Attack on Thurstan rugby team causes confusion | Sunday Observer

Attack on Thurstan rugby team causes confusion

31 March, 2019

Confused officials of Sri Lanka Rugby have called for an investigation, one of many, after Thurstan College’s players and their parents were reported to have been assaulted in yet another show of schoolboy violence at a match at the Nittawela ground in Kandy last week.

It happened moments after the match when players of the opposing St. Sylvester’s College which is now a government-run school surrounded referee Sarath Madugalle and reportedly manhandled him after which spectators set upon the Thurstanites and their supporters.

Thurstan College won the match.

Coach of Thurstan College Rohitha Rajapakse has in a scathing report to Sri Lanka Rugby, which is the ultimate authority on rugby in the country, said that the attack on his players and their supporters left a slur on the sport and should never have taken place on the field of play.

Rajapaksa brought the latest bout of violence to the attention of the sport’s keepers by personally handing over a letter to Sri Lanka Rugby’s executive director Rohan Gunaratne in which he states that the situation had even gone out of control and his players held hostage at the ground for 90 minutes as anti-riot police personnel stormed in to rescue the visiting team.

Rajapaksa has conveyed to Sri Lanka Rugby that stones and bottles had also been used to attack the Thurstan players some of whom left the field under police guard with bloodied faces.

According to the World Rugby charter of which Sri Lanka is a party to, an assault on a referee or match official means a life ban on the offending player.

But in a move hard to fathom, referee Madugalle has in a letter to Sri Lanka Rugby said that neither he nor the Thurstan players were assaulted with only a brawl taking place between players of the opposing team.

Sri Lanka Rugby’s deputy president Rizly Illyas said they were in possession of photographic and video evidence of the assaults unleashed on the Thurstan team and has directed both the Referees Society and the Schools Rugby Association to submit their reports.

“As long as the Referees Society is run by people with individual interests the situation will not change. The whole refereeing set-up has to be re-structured. Referees are not strong enough to take decisions,”said Illyas.

But the biggest fear among rugby followers in the country is that with several violent incidents of the past overlooked or swept under the carpet by tournament organizers, the latest round of violence in schools rugby will also end up as another forgotten incident.

Many followers of rugby remain skeptical that anything will be done to clean up the deadly mess that school rugby has fallen into as the tournament itself has been politicized with interference and nothing short of winning is accepted.

Only one school head in the country spoke out publicly against the exploitation of amateur youth sports in the country when Trinity College’s principal Andrew Fowler-Watt, a British educationist, warned that school sports will suffer what he called a “terminal decline” if schoolboys are not allowed to enjoy the goodness of sport.

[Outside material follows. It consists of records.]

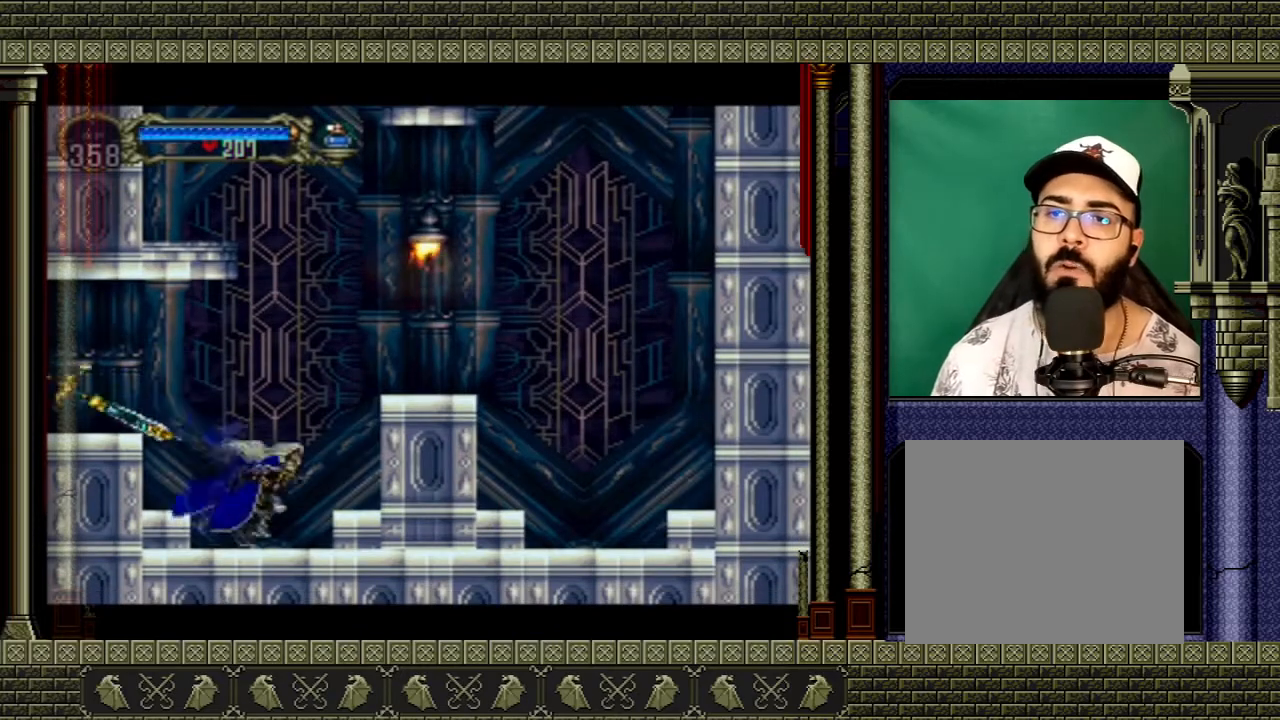
{"buttons": ["A", "X"], "left_stick": "center", "right_stick": "center", "events": [[134, "left_stick", "center"], [201, "A", "up"], [267, "A", "down"], [434, "X", "down"]]}
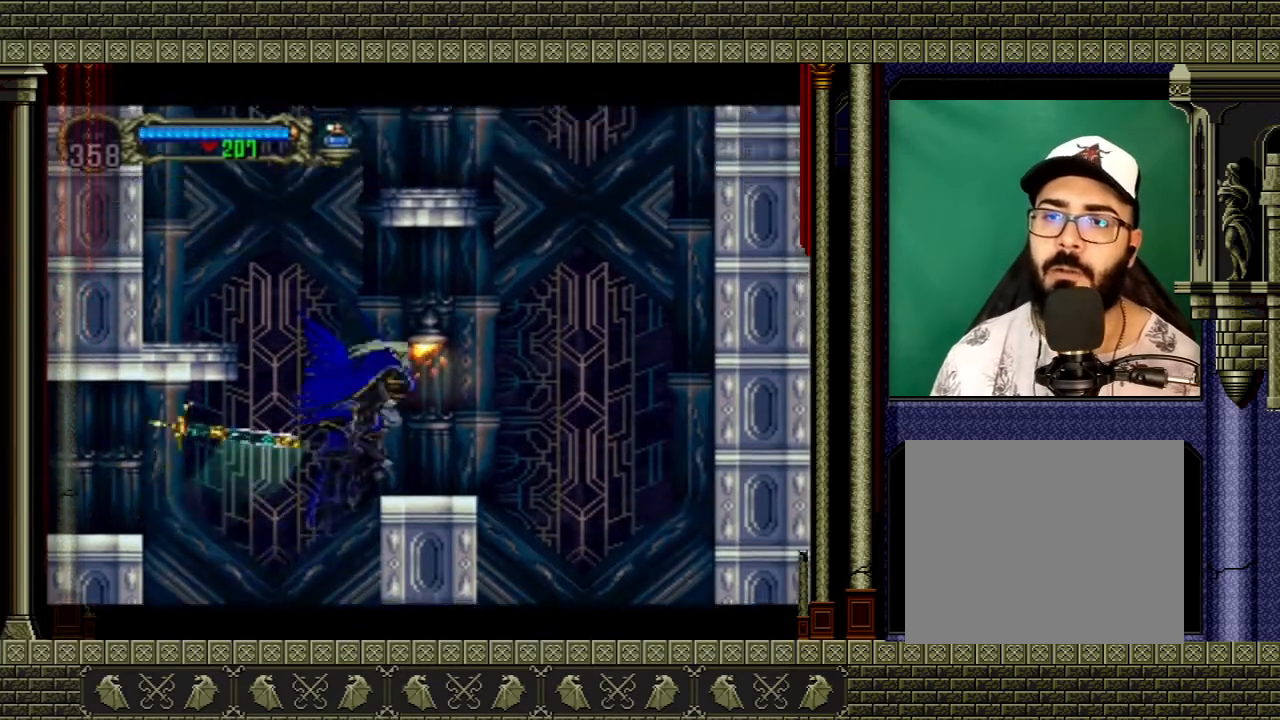
{"buttons": [], "left_stick": "right", "right_stick": "center", "events": [[133, "X", "up"], [167, "A", "up"], [333, "left_stick", "right"]]}
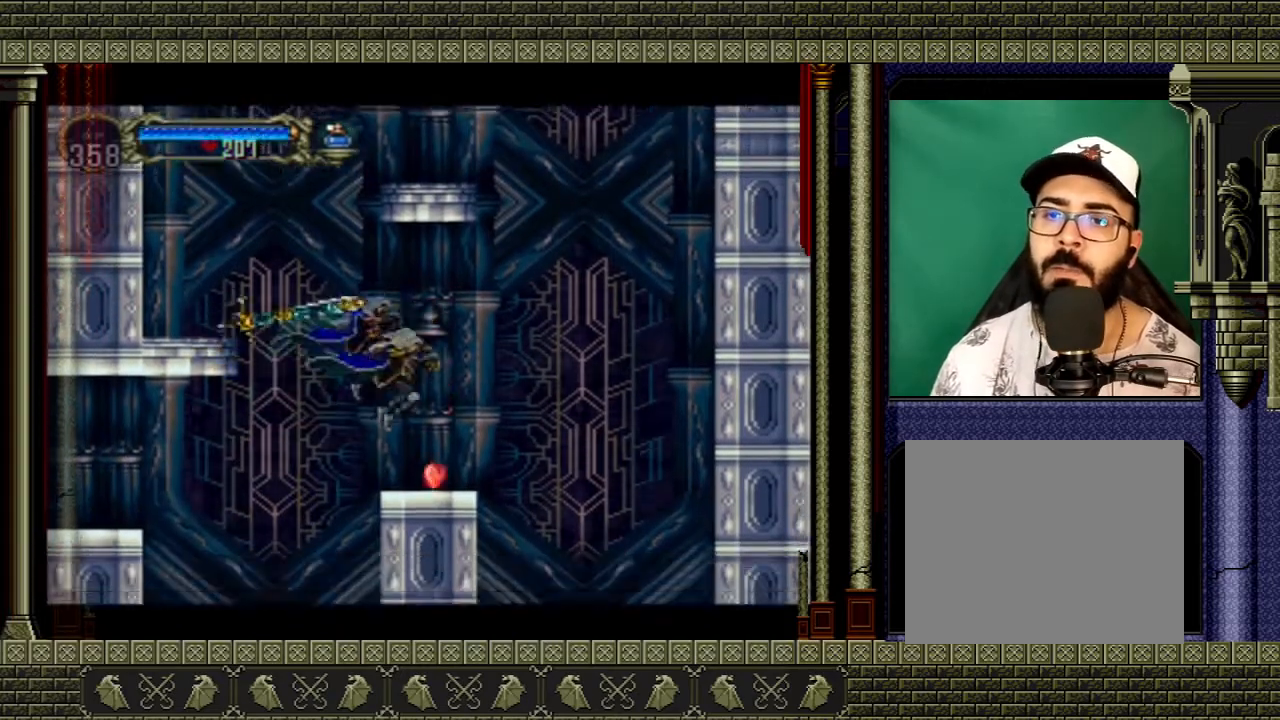
{"buttons": ["A"], "left_stick": "left", "right_stick": "center", "events": [[100, "left_stick", "center"], [167, "left_stick", "left"], [301, "A", "down"]]}
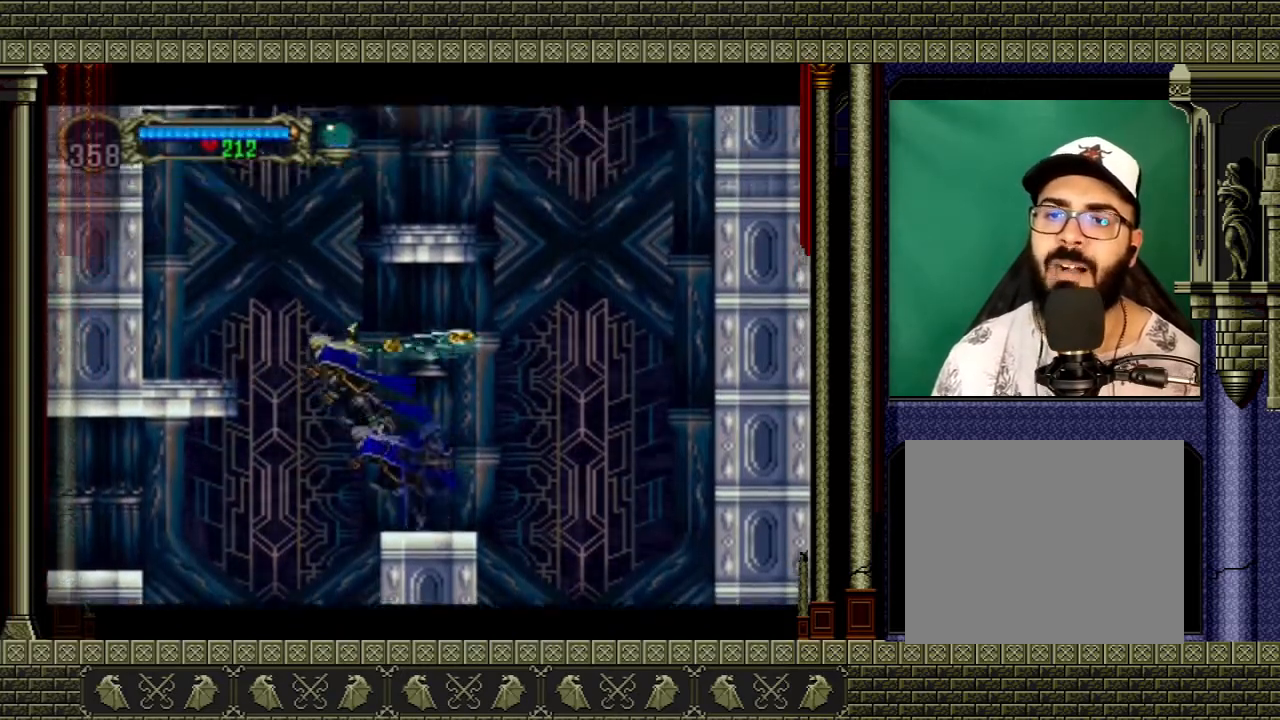
{"buttons": [], "left_stick": "left", "right_stick": "center", "events": [[467, "A", "up"]]}
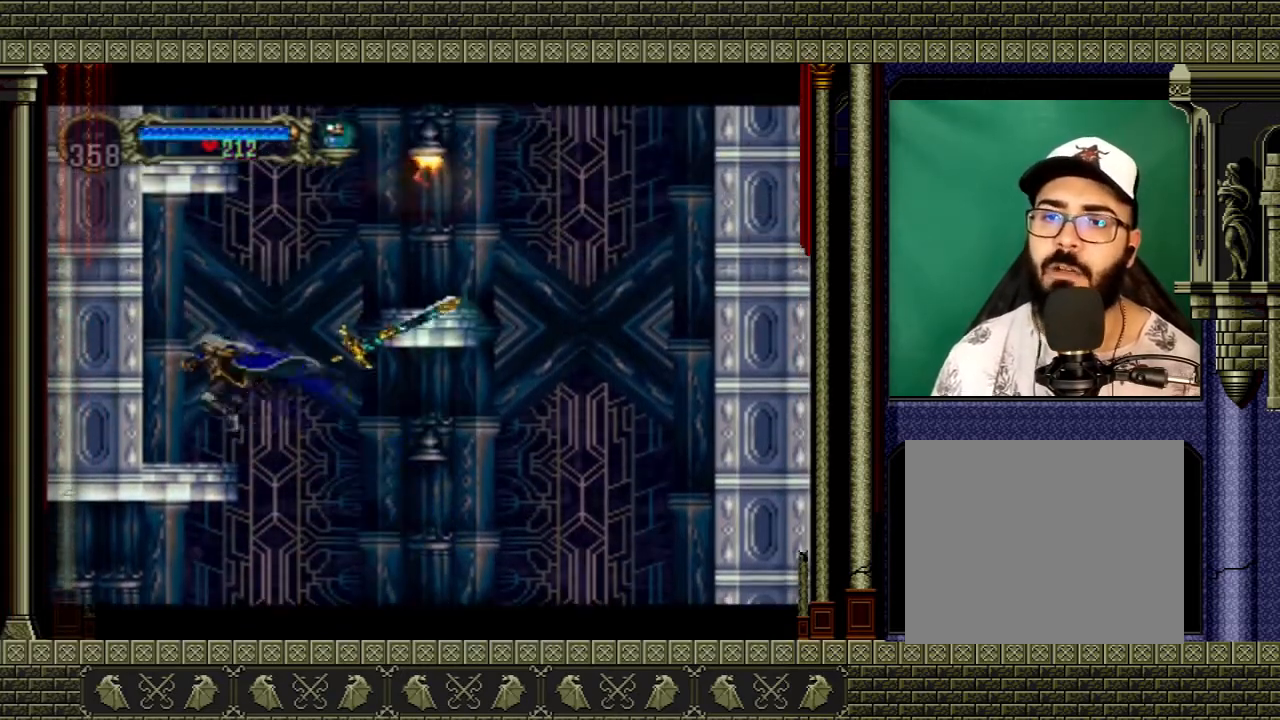
{"buttons": ["A"], "left_stick": "right", "right_stick": "center", "events": [[67, "left_stick", "center"], [134, "left_stick", "right"], [167, "A", "down"], [367, "A", "up"], [467, "A", "down"]]}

He made the remarks at the launch of his school’s centenary cricket big match with St. Anthony’s College two years ago.

Last week’s incident in Kandy only adds to a long list of violence at schools rugby that only goes to show to what extend players and their supporters will go to settle scores in a sport that is well patronized by commercial partners of the Sri Lanka Schools Rugby Football Association which has proved a total failure in providing security at matches.